Burawoy, apesar de influenciado fundamentalmente por Marx e Polanyi, importa igualmente aspectos sociológicos ecléticos, entre eles de Weber, tais os tipos ideais. Ferramentas essas que auxiliam nas premissas que movem as hipóteses do investigador. Assim, o intelectual distingue, junto à sociologia pública citada anteriormente, três tipos-ideais de sociologia: o ofício da “sociologia profissional”, ou seja, da docência e pesquisa, a “sociologia política”, aquela engajada com assuntos pragmáticos de diversos casos e a “sociologia crítica”, a que reflete de maneira crítica os fenômenos da sociedade. Os quatro tipos de sociologia seriam raízes que dariam vida à sociologia pública, cuja centralidade crítica encontra-se na sua atuação profissional e política, fundamentada na sociedade civil.

O autor não deixa de reconhecer que os vínculos entre esses tipos de sociologia não deixam de ser dificultosos, pois fazem apelo a diferentes condições de fazer ciência. Por exemplo, o saber associado à sociologia profissional está baseado no desenvolvimento de programas de pesquisa, diferente do conhecimento adquirido de clientes políticos, do saber comunicativo trocado entre sociólogos e seus públicos, que por sua vez difere dos fundamentos da sociologia crítica, voltados para espaços mais fechados de produção de conhecimento.

Porém, o cientista social britânico enxerga dois entraves para a mesma. O primeiro está voltado à divisão do trabalho interna da sociologia. Hoje bastante individualizada e isolada da esfera social. E o segundo aos “campos de poder” que revestem a última, elemento incorporado da sociologia de Pierre Bourdieu. Isto é, um local de forças em disputa por uma hegemonia de poderio.

 Para transpor as dificuldades inerentes a cada uma, o sociólogo defende que é preciso, apesar dos conflitos entre comunidades sociológicas, lutar a favor de um comportamento comum por parte de cada público que reconhece a validade dos quatro tipos de sociologia.

Na prática, por exemplo, uma pessoa não deveria ser necessariamente socióloga publica para contribuir com a sociologia pública, poderia fazê-lo sendo um bom “profissional”, “crítico” ou “sociólogo político”.

Entretanto, as relações entre as quatro sociologias variam no tempo e espaço. Ironicamente, se o termo “sociologia pública” é uma invenção estadunidense, no viés do autor em outros países ela seria, contrariamente ao país Norte Americano, a essência da sociologia, como na África do Sul (até 1990), Noruega e França.

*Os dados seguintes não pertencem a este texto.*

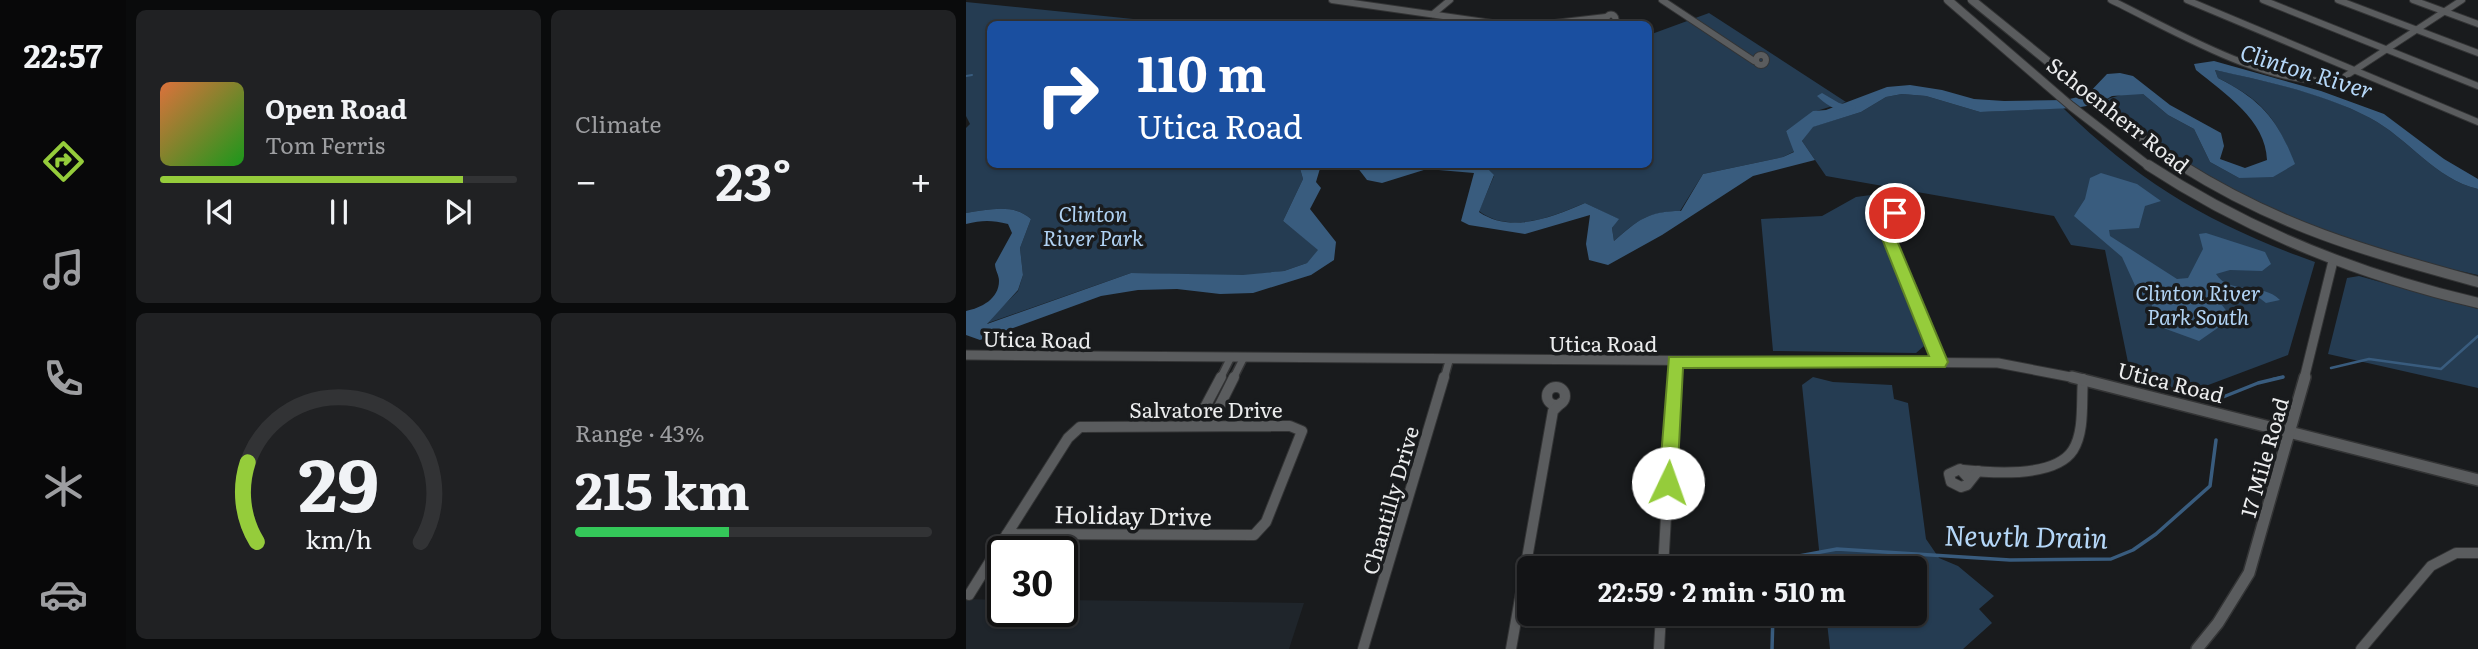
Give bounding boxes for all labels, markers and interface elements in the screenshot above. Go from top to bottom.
text: 22:57 [23,30,103,78]
text: 110 m [1137,34,1266,107]
water label: Clinton River [2236,34,2378,106]
icon: right [1022,49,1113,140]
street label: Schoenherr Road [2041,49,2197,180]
text: Open Road [265,88,407,127]
text: Utica Road [1137,101,1302,149]
text: Climate [575,106,661,140]
text: Tom Ferris [265,127,385,161]
icon: directions [39,137,88,186]
text: 23° [715,140,792,217]
text: − [575,150,597,207]
text: + [910,150,932,207]
pin [1865,183,1925,243]
icon: previous [201,193,239,231]
icon: pause [320,193,358,231]
icon: next [439,193,477,231]
icon: arrive [1876,194,1914,232]
park label: Clinton River Park [1042,197,1144,252]
icon: music [39,245,88,294]
park label: Clinton River Park South [2135,276,2261,331]
street label: Utica Road [982,322,1092,354]
street label: Utica Road [1549,327,1657,358]
street label: Utica Road [2115,353,2228,409]
icon: phone [39,354,88,403]
street label: Salvatore Drive [1129,393,1283,424]
street label: 17 Mile Road [2231,393,2295,521]
text: Range · 43% [575,415,705,449]
street label: Chantilly Drive [1353,422,1425,578]
text: 29 [298,426,379,534]
position arrow [1631,446,1705,520]
text: 215 km [575,449,750,526]
icon: climate [39,462,88,511]
street label: Holiday Drive [1054,495,1212,533]
water label: Newth Drain [1944,513,2109,557]
text: km/h [305,520,372,557]
speed limit sign: 30 [987,536,1078,627]
icon: car [39,570,88,619]
text: 22:59 · 2 min · 510 m [1598,571,1846,610]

 Mesmo assim, nos Estados Unidos ela compõe uma pequena parcela da sociologia. No solo em que Burawoy leciona, apesar de haver o maior número de graduandos em sociologia no mundo, com cerca de 25.000 alunos por ano, a força da sociologia profissional está concentrada na pesquisa dos departamentos no topo do sistema universitário. Quanto aos níveis subalternos da educação superior, a sociologia pública possui importância maior, mas infelizmente encontra-se menos visível.

Apesar de não ser citado, vale destacar que os Estados Unidos possuem, segundo o “National Poverty Center”, 15 % de pobres http://npc.umich.edu/poverty/#2. Se no país do “Tio Sam” reside a sociologia hegemônica do globo, Burawoy reconhece no local a necessidade de retirar da disciplina científica sua cortina fictícia da universalidade, sem deixar de reconhecer o caráter genuíno da sociologia nacional. Na luta contra o recuo da esfera pública, arregimentada pelo neoliberalismo, o cientista social sugere uma agenda de diálogo entre a sociologia pública estadunidense com as do Sul Global e da Europa.

Por fim, o intelectual foi ex-presidente da ISA (2006-2010) (“International Sociological Association”) e membro da ASA (“American Sociological Association”), instituição que incentiva, desde 2005, a concessão de prêmios em reconhecimento a divulgação da sociologia através do jornalismo virtual, como em blogs.

Não à toa, graças ao apreço do Circuito Acadêmico com a sociologia pública, Michael Burawoy nos brindou com um discurso surpresa de estímulo quando o site foi criado, no Instituto de Filosofia e Ciências Sociais da UFRJ, no dia 27 de Maio de 2014.